[Supplied information Boundary: Start]

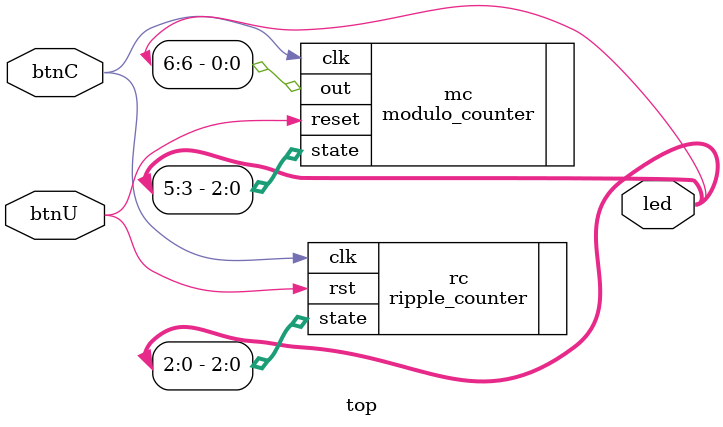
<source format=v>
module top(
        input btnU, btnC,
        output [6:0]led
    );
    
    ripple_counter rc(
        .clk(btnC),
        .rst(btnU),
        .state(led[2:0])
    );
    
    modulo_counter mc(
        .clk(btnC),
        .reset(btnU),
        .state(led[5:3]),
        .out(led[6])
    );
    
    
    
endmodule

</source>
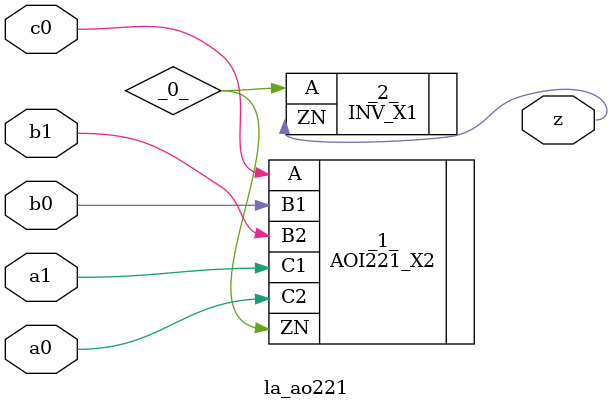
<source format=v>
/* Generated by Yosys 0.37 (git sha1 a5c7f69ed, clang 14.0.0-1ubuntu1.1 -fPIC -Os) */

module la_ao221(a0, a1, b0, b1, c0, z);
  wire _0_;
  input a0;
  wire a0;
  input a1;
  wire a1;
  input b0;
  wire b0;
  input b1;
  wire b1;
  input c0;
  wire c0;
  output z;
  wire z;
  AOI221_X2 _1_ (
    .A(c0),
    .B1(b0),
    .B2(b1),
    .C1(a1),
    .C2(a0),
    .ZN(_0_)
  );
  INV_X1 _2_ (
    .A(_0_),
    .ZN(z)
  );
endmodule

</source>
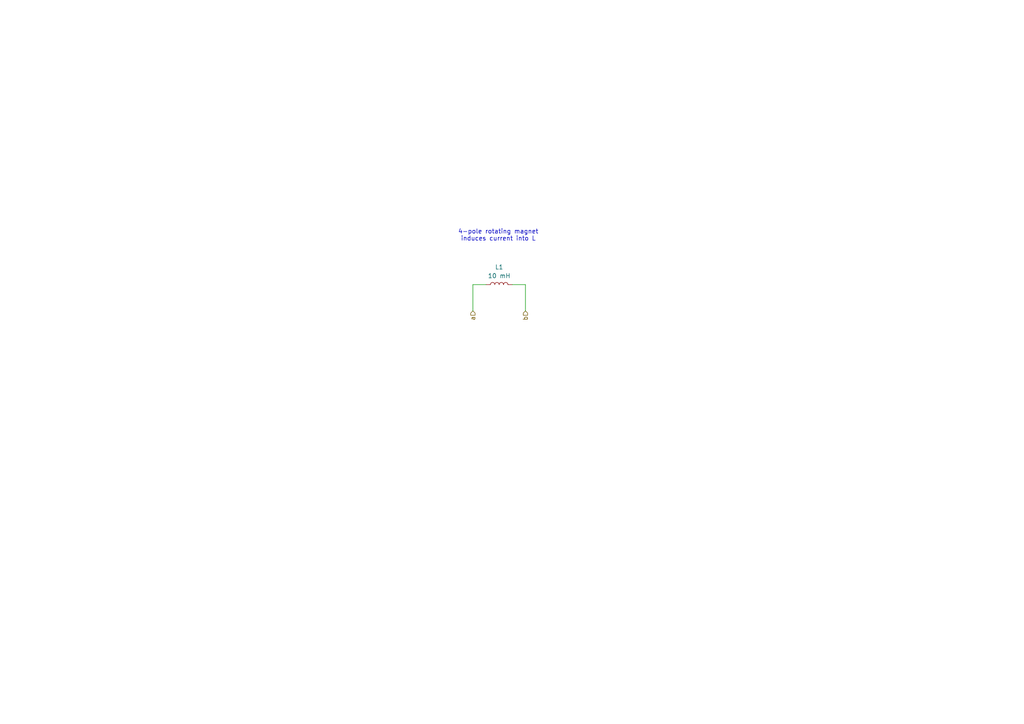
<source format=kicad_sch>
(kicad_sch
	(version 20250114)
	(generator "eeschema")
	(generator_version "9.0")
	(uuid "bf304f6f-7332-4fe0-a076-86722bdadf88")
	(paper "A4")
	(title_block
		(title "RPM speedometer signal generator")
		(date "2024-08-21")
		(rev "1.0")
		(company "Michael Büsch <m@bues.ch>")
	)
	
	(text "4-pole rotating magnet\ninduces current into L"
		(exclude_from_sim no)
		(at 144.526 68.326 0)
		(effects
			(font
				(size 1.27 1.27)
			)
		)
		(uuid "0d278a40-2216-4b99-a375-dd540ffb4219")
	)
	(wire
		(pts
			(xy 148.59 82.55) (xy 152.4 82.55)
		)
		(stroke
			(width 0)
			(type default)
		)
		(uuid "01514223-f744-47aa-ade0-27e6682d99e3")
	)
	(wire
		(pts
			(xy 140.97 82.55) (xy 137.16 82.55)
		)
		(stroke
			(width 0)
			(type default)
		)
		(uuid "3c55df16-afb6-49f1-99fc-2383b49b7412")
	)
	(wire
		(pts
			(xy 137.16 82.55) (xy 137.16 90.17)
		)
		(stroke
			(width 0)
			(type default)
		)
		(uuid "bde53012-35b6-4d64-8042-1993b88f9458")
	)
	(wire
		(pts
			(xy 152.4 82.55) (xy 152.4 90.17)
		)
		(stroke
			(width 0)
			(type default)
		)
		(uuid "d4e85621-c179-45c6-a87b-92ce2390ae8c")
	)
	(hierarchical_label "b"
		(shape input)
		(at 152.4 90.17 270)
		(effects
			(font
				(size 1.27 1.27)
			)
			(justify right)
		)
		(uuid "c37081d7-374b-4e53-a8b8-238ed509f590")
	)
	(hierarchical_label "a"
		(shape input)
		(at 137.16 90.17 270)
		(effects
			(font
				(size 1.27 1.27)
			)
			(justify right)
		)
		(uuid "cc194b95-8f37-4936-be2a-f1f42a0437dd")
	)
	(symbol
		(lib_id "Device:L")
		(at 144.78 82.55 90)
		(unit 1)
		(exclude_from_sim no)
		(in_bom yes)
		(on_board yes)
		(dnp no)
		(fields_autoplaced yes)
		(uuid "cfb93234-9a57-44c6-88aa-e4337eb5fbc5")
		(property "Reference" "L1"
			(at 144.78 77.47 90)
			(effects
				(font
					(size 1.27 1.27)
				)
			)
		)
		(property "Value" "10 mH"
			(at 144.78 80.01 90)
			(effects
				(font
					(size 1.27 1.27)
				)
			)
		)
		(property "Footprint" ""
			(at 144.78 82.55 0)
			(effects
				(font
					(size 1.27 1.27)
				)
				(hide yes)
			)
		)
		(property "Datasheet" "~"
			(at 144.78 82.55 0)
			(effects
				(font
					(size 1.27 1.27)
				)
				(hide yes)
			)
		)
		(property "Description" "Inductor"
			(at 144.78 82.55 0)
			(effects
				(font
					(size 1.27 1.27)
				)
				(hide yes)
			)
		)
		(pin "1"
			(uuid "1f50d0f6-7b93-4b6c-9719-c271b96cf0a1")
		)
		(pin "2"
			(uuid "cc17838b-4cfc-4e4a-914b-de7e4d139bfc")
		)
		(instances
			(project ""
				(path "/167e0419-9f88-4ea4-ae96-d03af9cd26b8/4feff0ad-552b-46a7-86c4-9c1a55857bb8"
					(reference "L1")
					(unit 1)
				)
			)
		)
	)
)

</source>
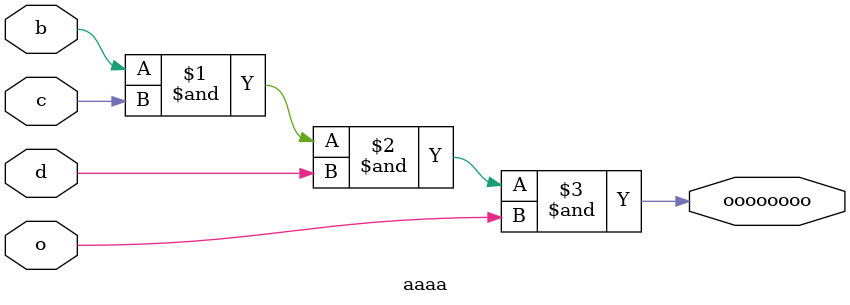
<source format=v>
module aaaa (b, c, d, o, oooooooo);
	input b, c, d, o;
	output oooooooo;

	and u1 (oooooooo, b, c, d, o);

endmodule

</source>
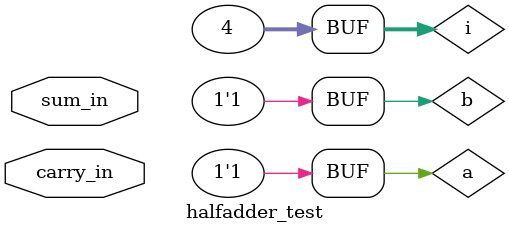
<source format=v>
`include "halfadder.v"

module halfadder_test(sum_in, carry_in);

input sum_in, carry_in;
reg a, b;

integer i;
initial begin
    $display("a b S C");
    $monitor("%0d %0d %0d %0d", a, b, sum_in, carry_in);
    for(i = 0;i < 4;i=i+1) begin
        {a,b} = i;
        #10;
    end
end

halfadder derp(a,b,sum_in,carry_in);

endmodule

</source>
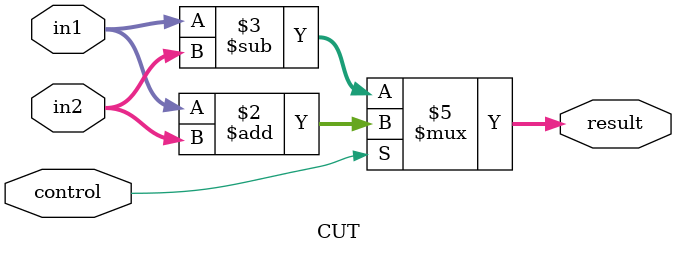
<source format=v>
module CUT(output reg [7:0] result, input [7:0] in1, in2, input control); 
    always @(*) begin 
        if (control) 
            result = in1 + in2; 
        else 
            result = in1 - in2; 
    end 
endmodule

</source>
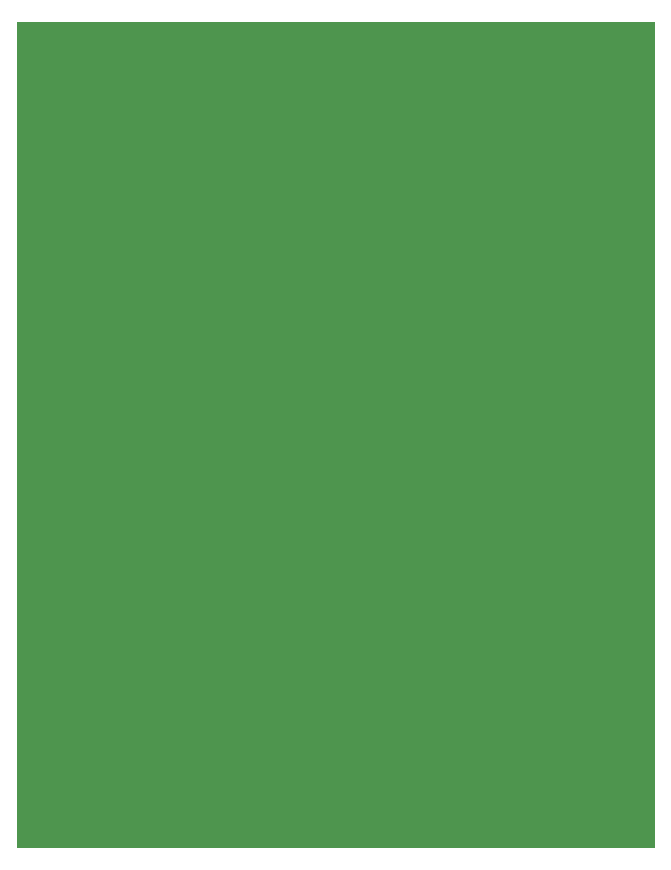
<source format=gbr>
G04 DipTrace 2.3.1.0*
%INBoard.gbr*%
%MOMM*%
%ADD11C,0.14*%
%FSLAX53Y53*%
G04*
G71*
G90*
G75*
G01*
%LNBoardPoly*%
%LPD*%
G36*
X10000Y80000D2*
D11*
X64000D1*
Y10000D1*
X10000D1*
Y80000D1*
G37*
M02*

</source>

[Supplied information Boundary: End]

▶ _Task item_
Restate the entries above word for word, minus the pictures.

▶ _Result of this task_
<source format=v>
module top(
        input btnU, btnC,
        output [6:0]led
    );
    
    ripple_counter rc(
        .clk(btnC),
        .rst(btnU),
        .state(led[2:0])
    );
    
    modulo_counter mc(
        .clk(btnC),
        .reset(btnU),
        .state(led[5:3]),
        .out(led[6])
    );
    
    
    
endmodule

</source>
<source format=v>
/* Generated by Yosys 0.37 (git sha1 a5c7f69ed, clang 14.0.0-1ubuntu1.1 -fPIC -Os) */

module la_ao221(a0, a1, b0, b1, c0, z);
  wire _0_;
  input a0;
  wire a0;
  input a1;
  wire a1;
  input b0;
  wire b0;
  input b1;
  wire b1;
  input c0;
  wire c0;
  output z;
  wire z;
  AOI221_X2 _1_ (
    .A(c0),
    .B1(b0),
    .B2(b1),
    .C1(a1),
    .C2(a0),
    .ZN(_0_)
  );
  INV_X1 _2_ (
    .A(_0_),
    .ZN(z)
  );
endmodule

</source>
<source format=kicad_sch>
(kicad_sch
	(version 20250114)
	(generator "eeschema")
	(generator_version "9.0")
	(uuid "bf304f6f-7332-4fe0-a076-86722bdadf88")
	(paper "A4")
	(title_block
		(title "RPM speedometer signal generator")
		(date "2024-08-21")
		(rev "1.0")
		(company "Michael Büsch <m@bues.ch>")
	)
	
	(text "4-pole rotating magnet\ninduces current into L"
		(exclude_from_sim no)
		(at 144.526 68.326 0)
		(effects
			(font
				(size 1.27 1.27)
			)
		)
		(uuid "0d278a40-2216-4b99-a375-dd540ffb4219")
	)
	(wire
		(pts
			(xy 148.59 82.55) (xy 152.4 82.55)
		)
		(stroke
			(width 0)
			(type default)
		)
		(uuid "01514223-f744-47aa-ade0-27e6682d99e3")
	)
	(wire
		(pts
			(xy 140.97 82.55) (xy 137.16 82.55)
		)
		(stroke
			(width 0)
			(type default)
		)
		(uuid "3c55df16-afb6-49f1-99fc-2383b49b7412")
	)
	(wire
		(pts
			(xy 137.16 82.55) (xy 137.16 90.17)
		)
		(stroke
			(width 0)
			(type default)
		)
		(uuid "bde53012-35b6-4d64-8042-1993b88f9458")
	)
	(wire
		(pts
			(xy 152.4 82.55) (xy 152.4 90.17)
		)
		(stroke
			(width 0)
			(type default)
		)
		(uuid "d4e85621-c179-45c6-a87b-92ce2390ae8c")
	)
	(hierarchical_label "b"
		(shape input)
		(at 152.4 90.17 270)
		(effects
			(font
				(size 1.27 1.27)
			)
			(justify right)
		)
		(uuid "c37081d7-374b-4e53-a8b8-238ed509f590")
	)
	(hierarchical_label "a"
		(shape input)
		(at 137.16 90.17 270)
		(effects
			(font
				(size 1.27 1.27)
			)
			(justify right)
		)
		(uuid "cc194b95-8f37-4936-be2a-f1f42a0437dd")
	)
	(symbol
		(lib_id "Device:L")
		(at 144.78 82.55 90)
		(unit 1)
		(exclude_from_sim no)
		(in_bom yes)
		(on_board yes)
		(dnp no)
		(fields_autoplaced yes)
		(uuid "cfb93234-9a57-44c6-88aa-e4337eb5fbc5")
		(property "Reference" "L1"
			(at 144.78 77.47 90)
			(effects
				(font
					(size 1.27 1.27)
				)
			)
		)
		(property "Value" "10 mH"
			(at 144.78 80.01 90)
			(effects
				(font
					(size 1.27 1.27)
				)
			)
		)
		(property "Footprint" ""
			(at 144.78 82.55 0)
			(effects
				(font
					(size 1.27 1.27)
				)
				(hide yes)
			)
		)
		(property "Datasheet" "~"
			(at 144.78 82.55 0)
			(effects
				(font
					(size 1.27 1.27)
				)
				(hide yes)
			)
		)
		(property "Description" "Inductor"
			(at 144.78 82.55 0)
			(effects
				(font
					(size 1.27 1.27)
				)
				(hide yes)
			)
		)
		(pin "1"
			(uuid "1f50d0f6-7b93-4b6c-9719-c271b96cf0a1")
		)
		(pin "2"
			(uuid "cc17838b-4cfc-4e4a-914b-de7e4d139bfc")
		)
		(instances
			(project ""
				(path "/167e0419-9f88-4ea4-ae96-d03af9cd26b8/4feff0ad-552b-46a7-86c4-9c1a55857bb8"
					(reference "L1")
					(unit 1)
				)
			)
		)
	)
)

</source>
<source format=v>
module aaaa (b, c, d, o, oooooooo);
	input b, c, d, o;
	output oooooooo;

	and u1 (oooooooo, b, c, d, o);

endmodule

</source>
<source format=v>
`include "halfadder.v"

module halfadder_test(sum_in, carry_in);

input sum_in, carry_in;
reg a, b;

integer i;
initial begin
    $display("a b S C");
    $monitor("%0d %0d %0d %0d", a, b, sum_in, carry_in);
    for(i = 0;i < 4;i=i+1) begin
        {a,b} = i;
        #10;
    end
end

halfadder derp(a,b,sum_in,carry_in);

endmodule

</source>
<source format=v>
module CUT(output reg [7:0] result, input [7:0] in1, in2, input control); 
    always @(*) begin 
        if (control) 
            result = in1 + in2; 
        else 
            result = in1 - in2; 
    end 
endmodule

</source>
<source format=gbr>
G04 DipTrace 2.3.1.0*
%INBoard.gbr*%
%MOMM*%
%ADD11C,0.14*%
%FSLAX53Y53*%
G04*
G71*
G90*
G75*
G01*
%LNBoardPoly*%
%LPD*%
G36*
X10000Y80000D2*
D11*
X64000D1*
Y10000D1*
X10000D1*
Y80000D1*
G37*
M02*

</source>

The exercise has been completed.